Dieser internationale Druck zwingt das Finanzzentrum zu einem Umdenken. Am Dienstag bei der BCEE bzw. ausführlicher auf den Seiten des Jubiläumsbandes stellt Emmanuelle Mousel die neuen ökologischen, sozialen und Governance-Verpflichtungen von Bankern im Hinblick auf das luxemburgische Haftungsrecht vor. Die Partnerin von Arendt & Medernach, Tochter des Gründungspartners (Paul) und Schwester von François, dem Chef von PWC, geht auf das im Dezember 2015 unterzeichnete Pariser Abkommen ein, das dem Bankensektor eine „entscheidende Rolle““ im Übergang zu einer nachhaltigeren Wirtschaft.

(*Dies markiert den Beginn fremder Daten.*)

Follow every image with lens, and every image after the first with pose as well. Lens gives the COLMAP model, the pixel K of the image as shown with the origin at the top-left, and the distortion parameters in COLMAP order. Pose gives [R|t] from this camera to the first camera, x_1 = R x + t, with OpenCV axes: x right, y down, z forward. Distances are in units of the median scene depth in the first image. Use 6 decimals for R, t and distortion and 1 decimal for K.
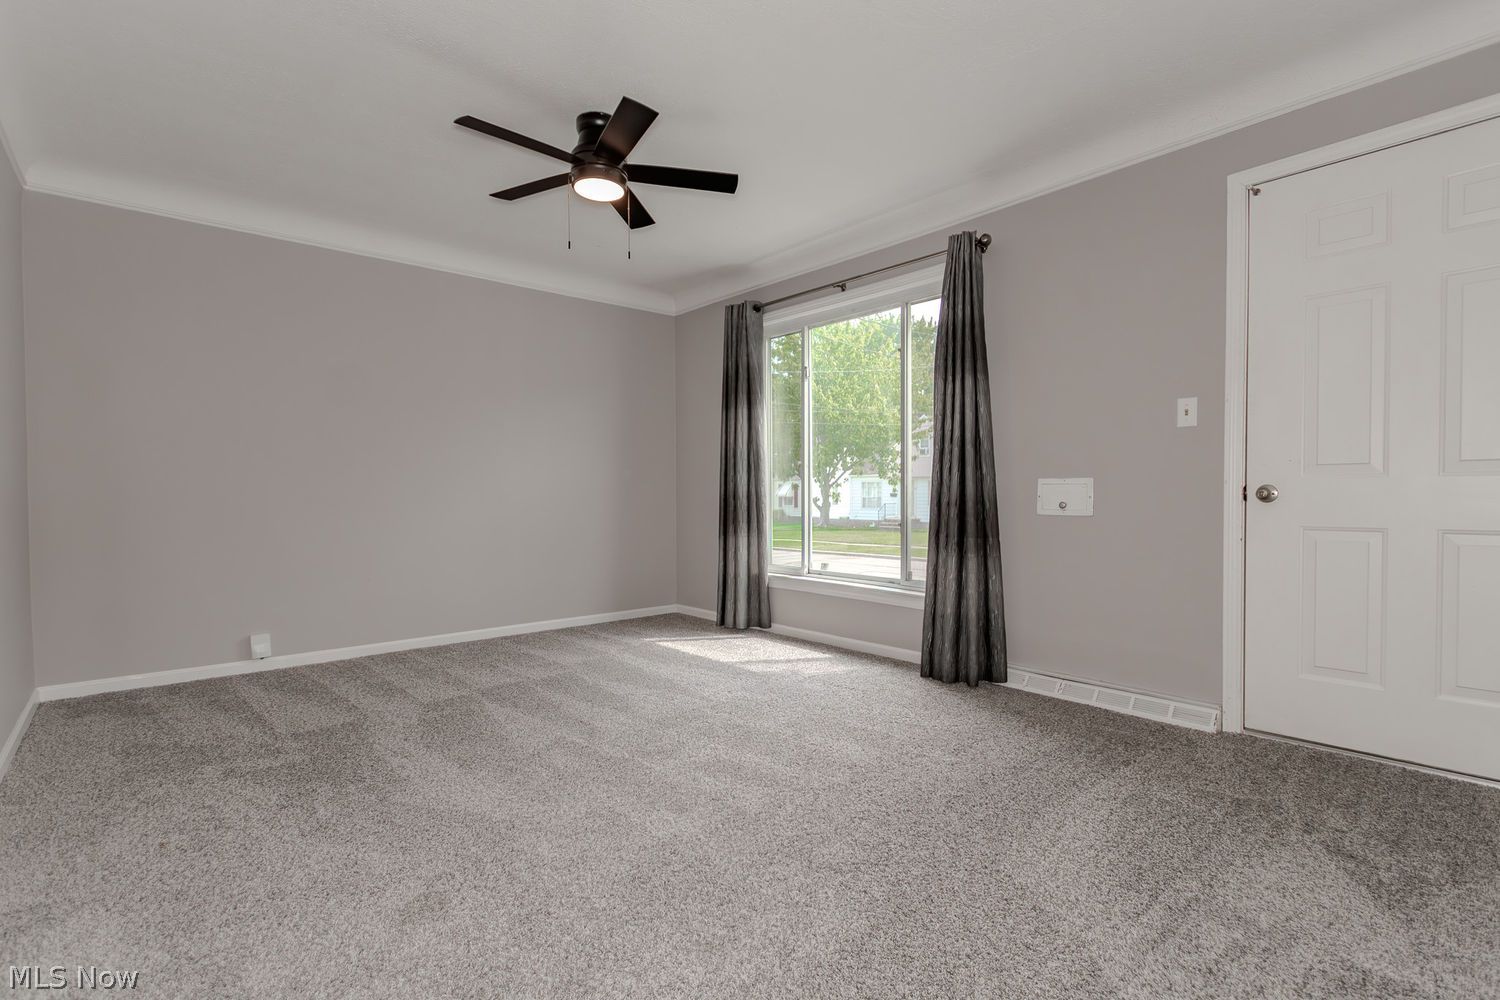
lens RADIAL K [[694.2, 0, 719.1], [0, 694.2, 507.9], [0, 0, 1]] dist [0.008843, -0.005210]
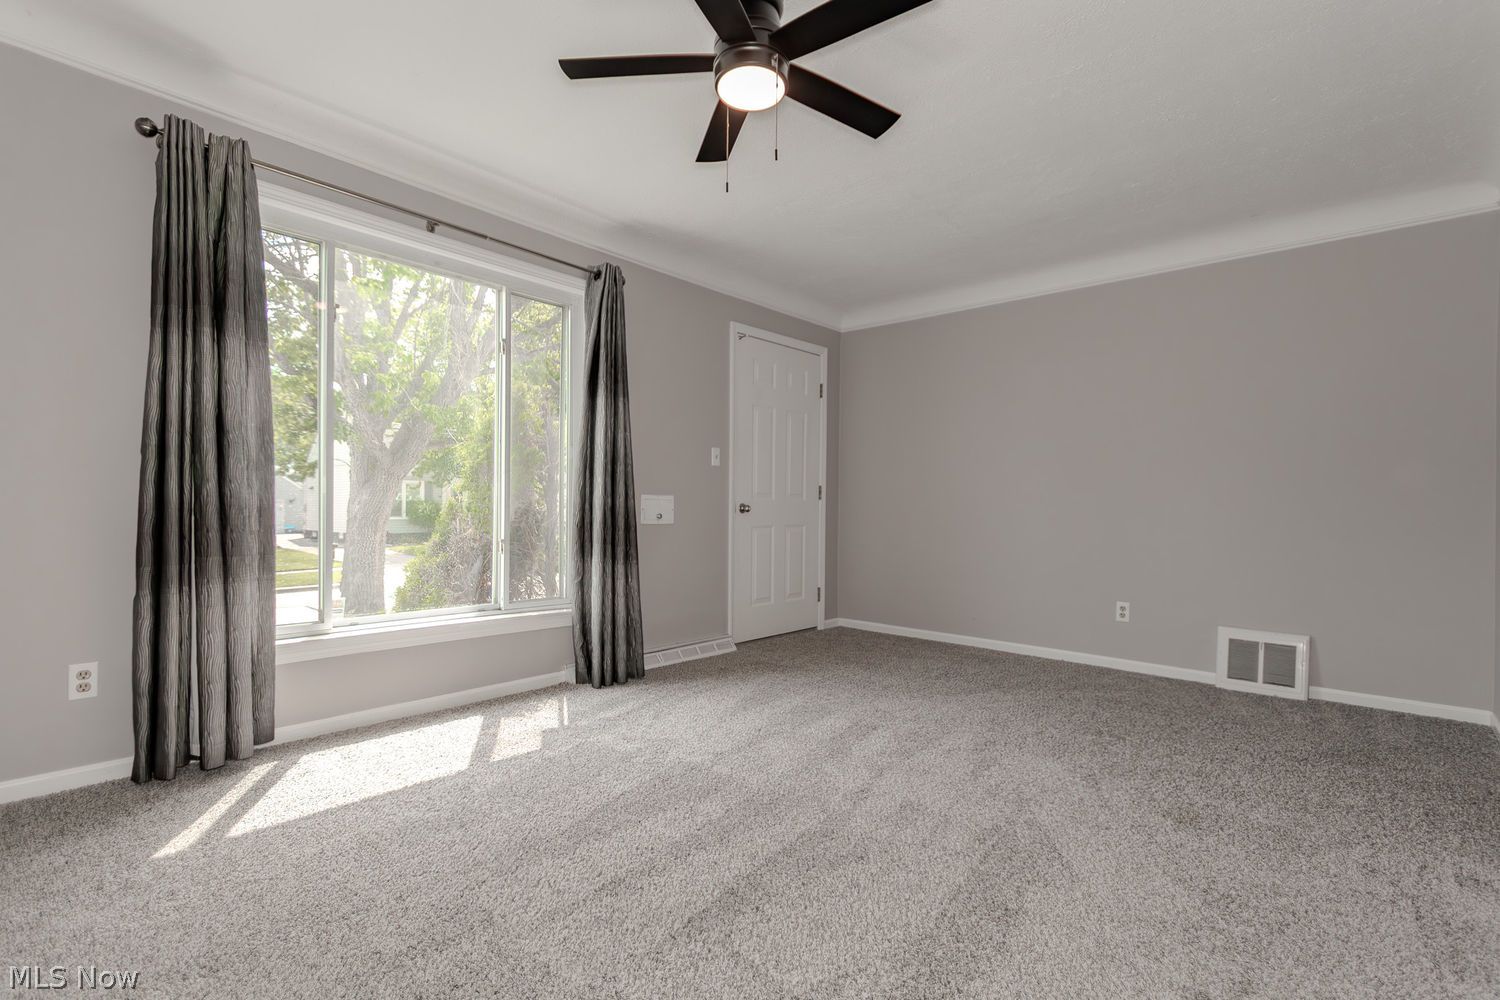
lens RADIAL K [[694.2, 0, 739.4], [0, 694.2, 506.3], [0, 0, 1]] dist [0.008843, -0.005210]
pose [[-0.127072, 0.005409, 0.991879, -0.748805], [0.011879, 0.999922, -0.003931, -0.013949], [-0.991822, 0.011283, -0.127127, 0.943520]]
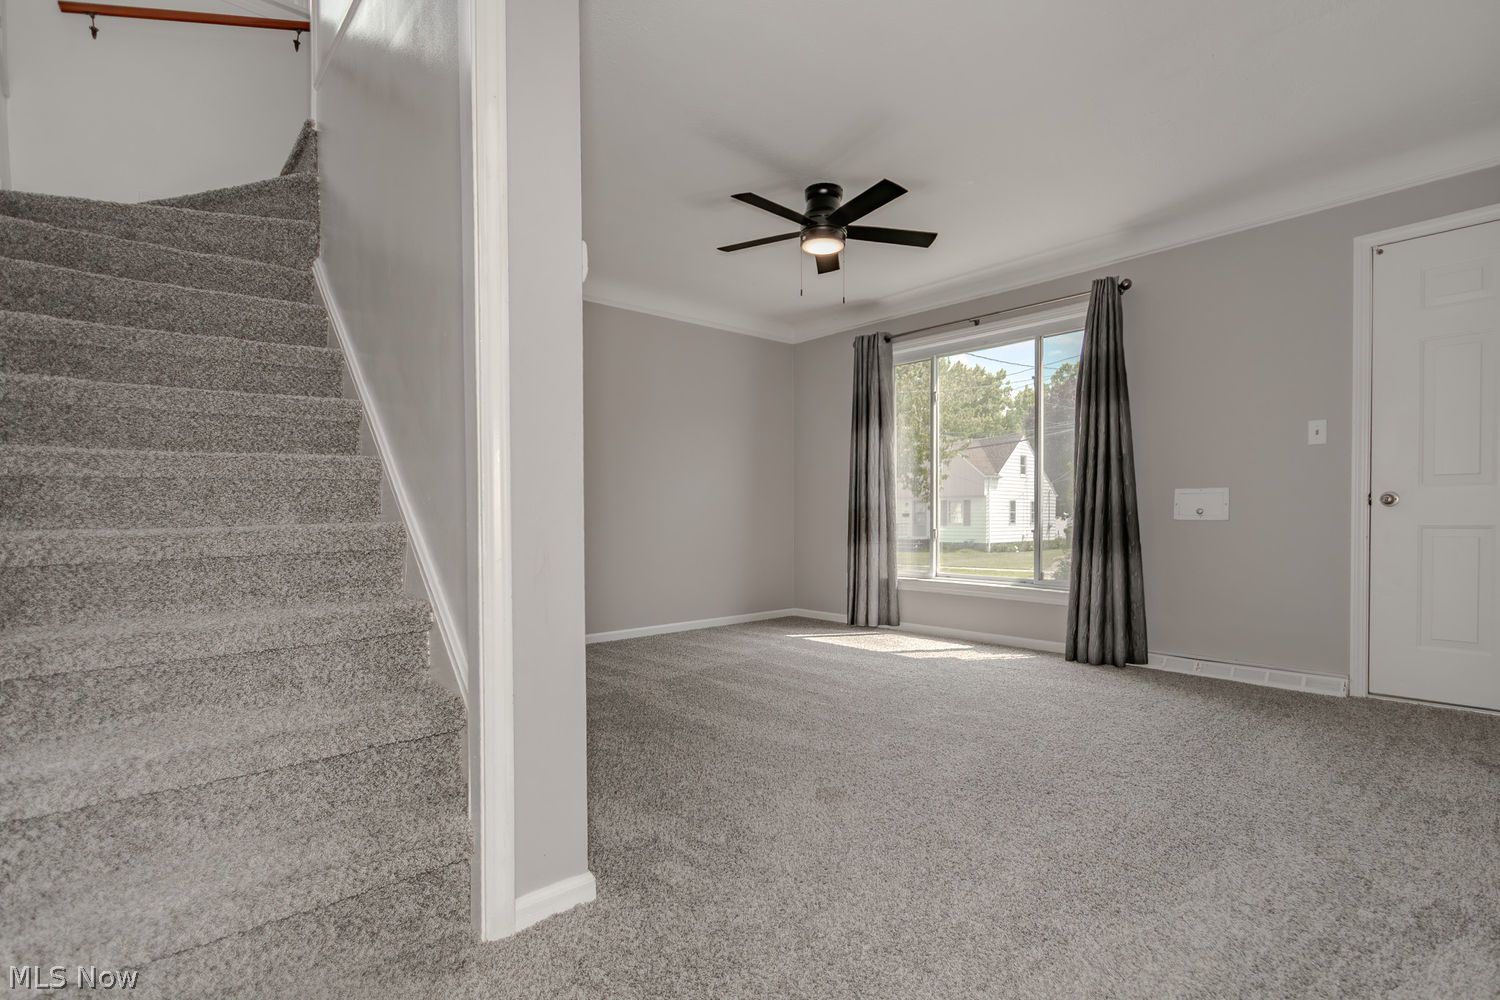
lens RADIAL K [[694.2, 0, 739.4], [0, 694.2, 525.7], [0, 0, 1]] dist [0.008843, -0.005210]
pose [[0.999987, -0.000892, 0.005004, -0.271379], [0.000908, 0.999995, -0.003074, 0.021822], [-0.005001, 0.003079, 0.999983, -0.161579]]
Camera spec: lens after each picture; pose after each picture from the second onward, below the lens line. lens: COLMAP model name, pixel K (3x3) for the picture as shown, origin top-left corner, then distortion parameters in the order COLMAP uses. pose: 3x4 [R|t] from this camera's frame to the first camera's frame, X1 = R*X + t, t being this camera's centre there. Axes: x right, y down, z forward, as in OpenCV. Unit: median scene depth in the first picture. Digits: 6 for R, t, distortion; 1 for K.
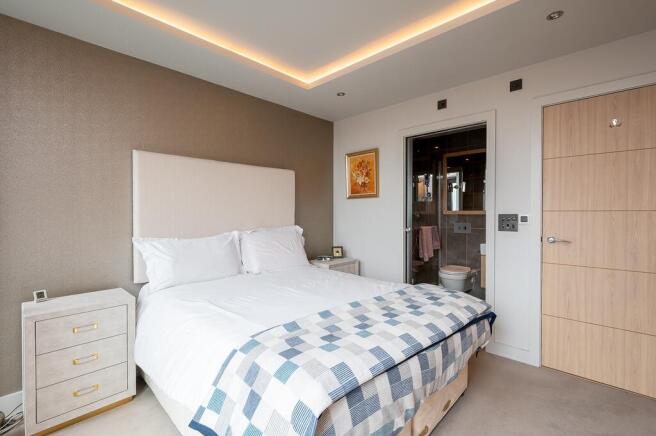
lens RADIAL K [[298.7, 0, 333.3], [0, 298.7, 218.3], [0, 0, 1]] dist [-0.001971, 0.000199]
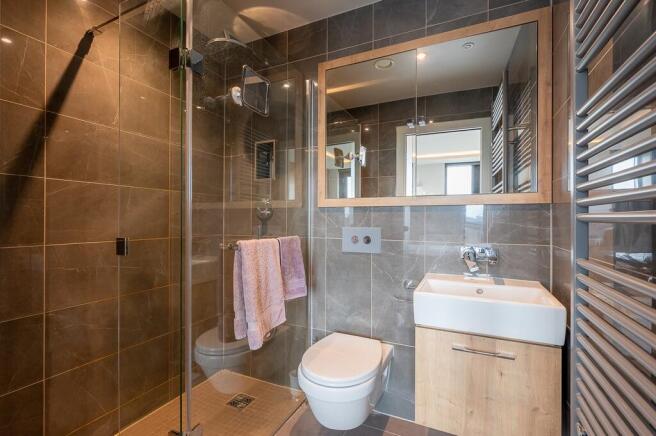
lens RADIAL K [[298.7, 0, 325.6], [0, 298.7, 219.0], [0, 0, 1]] dist [-0.001971, 0.000199]
pose [[0.956746, 0.005468, 0.290874, 0.265411], [-0.000303, 0.999842, -0.017800, 0.011634], [-0.290925, 0.016942, 0.956596, 0.619790]]
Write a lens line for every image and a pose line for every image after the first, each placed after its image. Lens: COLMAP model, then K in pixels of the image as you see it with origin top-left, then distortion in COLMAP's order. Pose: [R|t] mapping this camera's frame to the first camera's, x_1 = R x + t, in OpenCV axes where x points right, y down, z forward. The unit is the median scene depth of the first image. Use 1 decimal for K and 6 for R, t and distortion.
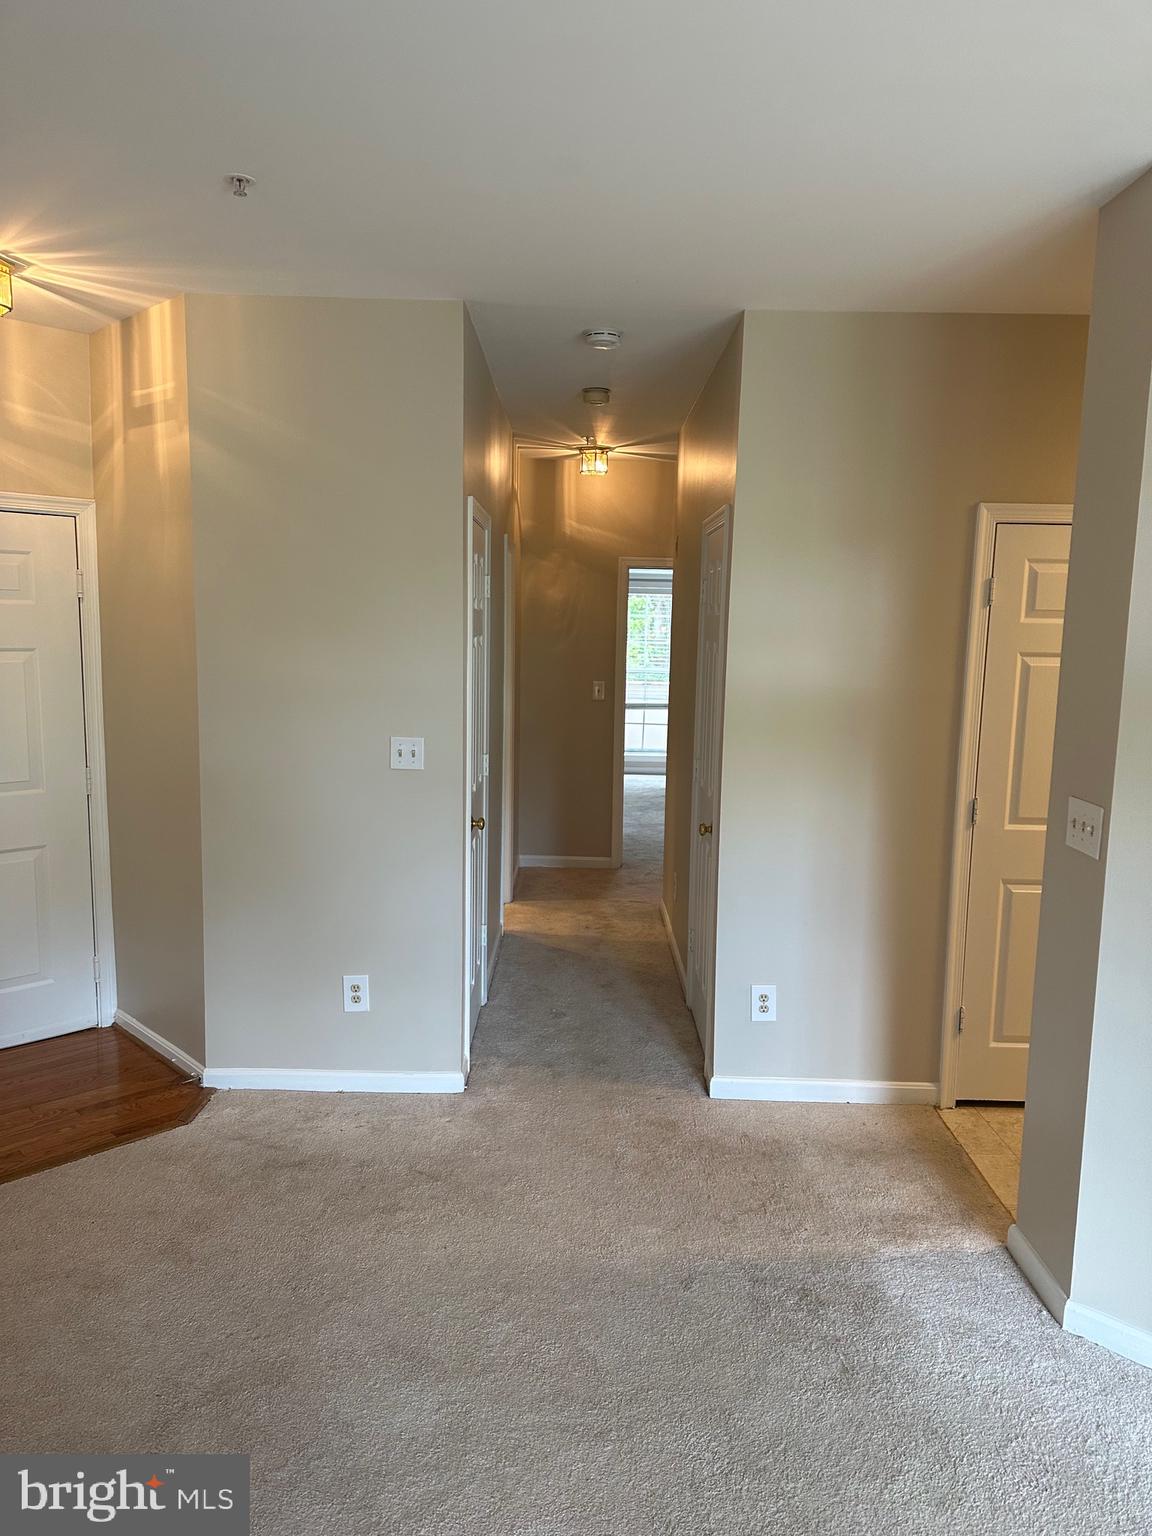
lens RADIAL K [[1078.3, 0, 576.0], [0, 1078.3, 768.0], [0, 0, 1]] dist [0.003070, -0.000488]
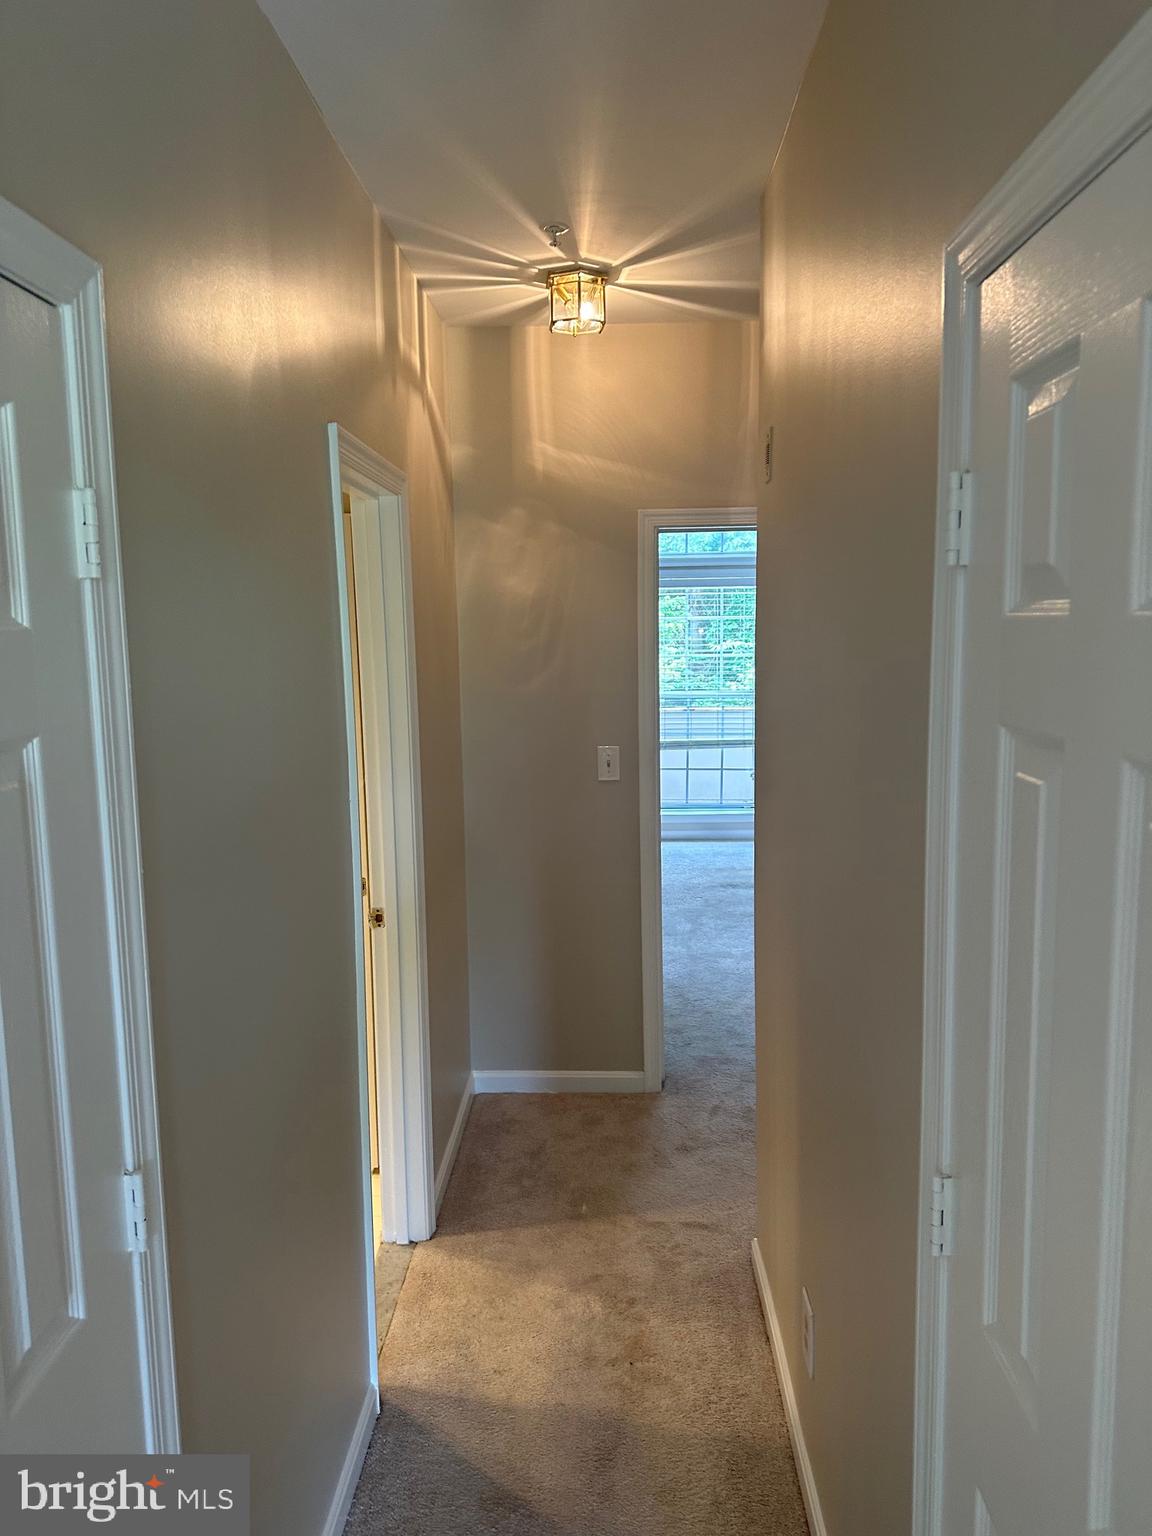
lens RADIAL K [[1078.3, 0, 576.0], [0, 1078.3, 768.0], [0, 0, 1]] dist [0.003070, -0.000488]
pose [[0.998874, -0.033442, -0.033658, 0.023266], [0.033363, 0.999439, -0.002916, -0.070820], [0.033737, 0.001790, 0.999429, 0.481737]]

Auf Seiten, auf denen die Fußnoten oft länger sind als der Haupttext, hebt Emmanuelle Mousel hervor, dass Banken (und Unternehmen) dem Risiko von Klagen wegen Nichteinhaltung ihrer Verpflichtungen im Bereich nachhaltiger Investitionen ausgesetzt sind: „Luxemburg bildet da keine Ausnahme.“ Die Verwaltungsgerichte haben eine Reihe von Urteilen zum Klimaschutz gefällt, „die sich insbesondere auf Anträge auf Auskunftserteilung zu Umweltfragen oder zur Verwaltung der Treibhausgas-Emissionszertifikate bezogen“, schreibt sie unter Bezugnahme auf die Forderung nach Rückgabe der vom Staat an ArcelorMittal für dessen Standorte in Rodange und Schifflange vergebenen Emissionszertifikate.
Die Verwaltungsgerichte haben Nichtregierungsorganisationen, die sich für den Umweltschutz einsetzen, die Klagebefugnis zuerkannt. Auch luxemburgische Banken können im Bereich der nachhaltigen Finanzwirtschaft zivilrechtlich haftbar gemacht werden und sich damit dem Risiko zivilrechtlicher Streitigkeiten aussetzen. Diese können erhebliche Folgen haben, nicht nur in finanzieller Hinsicht, sondern auch in Bezug auf den Ruf, warnt Emmanuel Mousel. Das Risiko wäre jedoch im Bereich der Transparenzpflicht noch größer. (Deren Einhaltung lässt sich leichter überprüfen oder nachweisen als Verstöße gegen die interne Unternehmensführung zur Gewährleistung der Nachhaltigkeit von Investitionen: Es ist schwierig, einen Verstoß gegen eine Mittelverpflichtung von außerhalb des Unternehmens nachzuweisen.)
Emmanuelle Mousel spricht von einer „Explosion“ der Fälle in diesem Bereich. Zumal die Behörden eine „sehr weit gefasste“ Definition von Greenwashing haben. Ein Thema, das zu den den Banken auferlegten Inklusionspflichten hinzukommt (beispielsweise bei der Erbringung von Dienstleistungen für Menschen mit Behinderung), die ebenfalls in dem umfangreichen Werk angesprochen werden.